## TEXT SECTION:
'''
The input contract the database must accept is deliberately narrow:

Node inputs — every recipe and ingredient has an immutable identifier (recipe_id, ingredient_id, both UUIDs) that is decoupled from vendor naming. Vendor SKUs and display names change; the graph key must not.
Edge inputs — each parent→child relationship supplies a raw_quantity (NUMERIC, never a float) and a raw_uom string that must resolve against a canonical unit table. Edges also carry effective date ranges (valid_from, valid_to) so the same recipe can hold multiple historical shapes.
Price inputs — leaf costs arrive separately from the graph, keyed by (ingredient_id, location_id, effective_date). Costs are never stored on the BOM edge itself; storing them inline destroys the audit trail and couples recipe structure to procurement volatility.
Yield inputs — a yield_factor per node in the range (0, 1] supplied by the yield factor calculation frameworks that translate raw purchase weights into usable edible portions.

The output contract is a single materialized row per (location_id, recipe_id): a theoretical_cost as NUMERIC(12,4), a sync_timestamp, and a bom_version reference. That row is what downstream consumers read — the sales-side reconciliation described in the POS taxonomy mapping layer joins against exactly this table to compute theoretical-versus-actual variance. Any consumer should be able to read a cost without ever traversing the graph itself.

The BOM is a directed acyclic graph: quantity/UOM live on the edges, purchase price lives on the leaves, and cost is resolved leaf-first up to the root. Olive oil is a shared leaf feeding two sub-recipes — the reuse case a flat spreadsheet cannot model without double-entry.

Schema constraints that hold the contract

Three constraints are load-bearing and belong in the database, not the application:

Acyclicity. A sub-recipe must never (even transitively) contain itself. Without a guard, the recursive walk loops forever. Enforce a depth ceiling in the recursive query and validate on insert.
UOM canonicalization. Every raw_uom maps to a base unit (grams for mass, millilitres for volume, each for count). Volumetric-to-mass conversions require a per-ingredient density, so the ingredient master carries a density_g_per_ml. This is the same unit-normalization discipline enforced during CSV bulk import automation at ingestion time.
Temporal integrity. An edge with valid_to IS NULL is current; a closed range is historical. The graph is never destructively updated — a chef’s change closes the old edge and opens a new one, preserving period-over-period comparability.

Architecture Decision Rationale

The central decision is where recursion lives: in the database via recursive common table expressions (CTEs), or in the application via a graph library. This BOM design uses both, deliberately, at different stages — and it is worth being explicit about why.
'''
(Dataset records)
'''
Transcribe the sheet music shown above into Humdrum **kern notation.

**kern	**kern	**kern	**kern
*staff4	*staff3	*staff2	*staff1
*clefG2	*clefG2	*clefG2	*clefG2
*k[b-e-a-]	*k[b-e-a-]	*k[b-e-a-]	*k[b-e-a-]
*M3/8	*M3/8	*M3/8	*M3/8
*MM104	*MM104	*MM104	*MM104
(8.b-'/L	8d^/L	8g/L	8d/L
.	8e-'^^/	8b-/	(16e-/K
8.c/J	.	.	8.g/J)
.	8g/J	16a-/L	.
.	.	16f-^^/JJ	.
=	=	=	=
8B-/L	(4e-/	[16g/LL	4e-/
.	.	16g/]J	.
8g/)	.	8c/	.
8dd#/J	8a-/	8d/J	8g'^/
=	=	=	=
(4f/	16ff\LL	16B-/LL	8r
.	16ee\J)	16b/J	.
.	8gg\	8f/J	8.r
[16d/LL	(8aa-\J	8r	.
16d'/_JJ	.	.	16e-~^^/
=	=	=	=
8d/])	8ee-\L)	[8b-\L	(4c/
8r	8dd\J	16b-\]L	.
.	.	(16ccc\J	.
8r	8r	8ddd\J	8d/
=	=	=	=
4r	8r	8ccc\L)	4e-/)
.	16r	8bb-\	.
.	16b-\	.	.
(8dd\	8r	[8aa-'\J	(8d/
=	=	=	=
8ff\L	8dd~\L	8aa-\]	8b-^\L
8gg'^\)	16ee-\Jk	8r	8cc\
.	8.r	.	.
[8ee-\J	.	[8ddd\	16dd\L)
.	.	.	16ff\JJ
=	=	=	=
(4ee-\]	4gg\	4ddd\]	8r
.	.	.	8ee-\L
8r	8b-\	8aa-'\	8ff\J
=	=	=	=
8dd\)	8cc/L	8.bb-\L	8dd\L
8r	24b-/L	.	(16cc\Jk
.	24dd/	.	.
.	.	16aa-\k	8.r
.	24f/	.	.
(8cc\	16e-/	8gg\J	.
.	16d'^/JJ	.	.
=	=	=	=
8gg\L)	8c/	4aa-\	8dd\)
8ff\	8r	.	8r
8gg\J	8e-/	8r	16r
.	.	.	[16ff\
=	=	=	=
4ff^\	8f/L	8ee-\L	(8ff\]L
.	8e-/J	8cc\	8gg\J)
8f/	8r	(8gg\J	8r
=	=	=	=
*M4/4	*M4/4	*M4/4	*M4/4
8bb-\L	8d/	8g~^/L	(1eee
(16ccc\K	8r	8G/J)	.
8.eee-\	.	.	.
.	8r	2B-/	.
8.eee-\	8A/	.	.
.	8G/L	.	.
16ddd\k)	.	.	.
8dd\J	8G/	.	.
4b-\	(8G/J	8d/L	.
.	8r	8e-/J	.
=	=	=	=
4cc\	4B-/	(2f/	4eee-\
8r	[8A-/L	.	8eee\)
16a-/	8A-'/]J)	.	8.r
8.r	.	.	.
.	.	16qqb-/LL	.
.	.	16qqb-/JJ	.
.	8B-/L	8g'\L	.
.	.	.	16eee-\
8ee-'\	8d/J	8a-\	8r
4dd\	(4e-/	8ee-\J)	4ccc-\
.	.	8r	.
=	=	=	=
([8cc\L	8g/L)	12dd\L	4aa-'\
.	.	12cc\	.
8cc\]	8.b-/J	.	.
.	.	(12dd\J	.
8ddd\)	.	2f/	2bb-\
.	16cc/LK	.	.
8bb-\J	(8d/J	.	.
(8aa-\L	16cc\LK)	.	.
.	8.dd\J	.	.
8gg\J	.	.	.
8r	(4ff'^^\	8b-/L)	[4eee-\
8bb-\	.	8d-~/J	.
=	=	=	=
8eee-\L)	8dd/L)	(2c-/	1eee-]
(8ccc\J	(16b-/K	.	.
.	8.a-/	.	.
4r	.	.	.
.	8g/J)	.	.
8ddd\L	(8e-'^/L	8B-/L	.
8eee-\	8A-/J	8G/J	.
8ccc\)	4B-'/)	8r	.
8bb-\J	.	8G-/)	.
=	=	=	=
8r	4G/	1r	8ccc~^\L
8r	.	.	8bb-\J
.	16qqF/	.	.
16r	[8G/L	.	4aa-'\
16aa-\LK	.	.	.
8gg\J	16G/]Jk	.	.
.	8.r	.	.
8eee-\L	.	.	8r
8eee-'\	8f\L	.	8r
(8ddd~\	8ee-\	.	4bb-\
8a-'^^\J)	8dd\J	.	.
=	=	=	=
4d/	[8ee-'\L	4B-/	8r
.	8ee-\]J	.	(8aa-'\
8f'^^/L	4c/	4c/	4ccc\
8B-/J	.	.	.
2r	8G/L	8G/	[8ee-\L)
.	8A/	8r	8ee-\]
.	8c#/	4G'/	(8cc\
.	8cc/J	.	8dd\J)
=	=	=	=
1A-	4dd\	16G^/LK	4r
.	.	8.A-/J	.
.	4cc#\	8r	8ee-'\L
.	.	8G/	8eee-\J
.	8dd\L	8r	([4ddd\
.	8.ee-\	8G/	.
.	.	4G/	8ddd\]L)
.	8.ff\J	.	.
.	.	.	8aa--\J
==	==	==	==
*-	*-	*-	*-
'''
## WHAT TO PRODUCE:
Revise the recipe-costing text starting with "Architecture Decision Rationale" and going on through "explicit about why.", putting "graph framework" in place of "graph library".

## THE COMPLETED TASK:
Architecture Decision Rationale

The central decision is where recursion lives: in the database via recursive common table expressions (CTEs), or in the application via a graph framework. This BOM design uses both, deliberately, at different stages — and it is worth being explicit about why.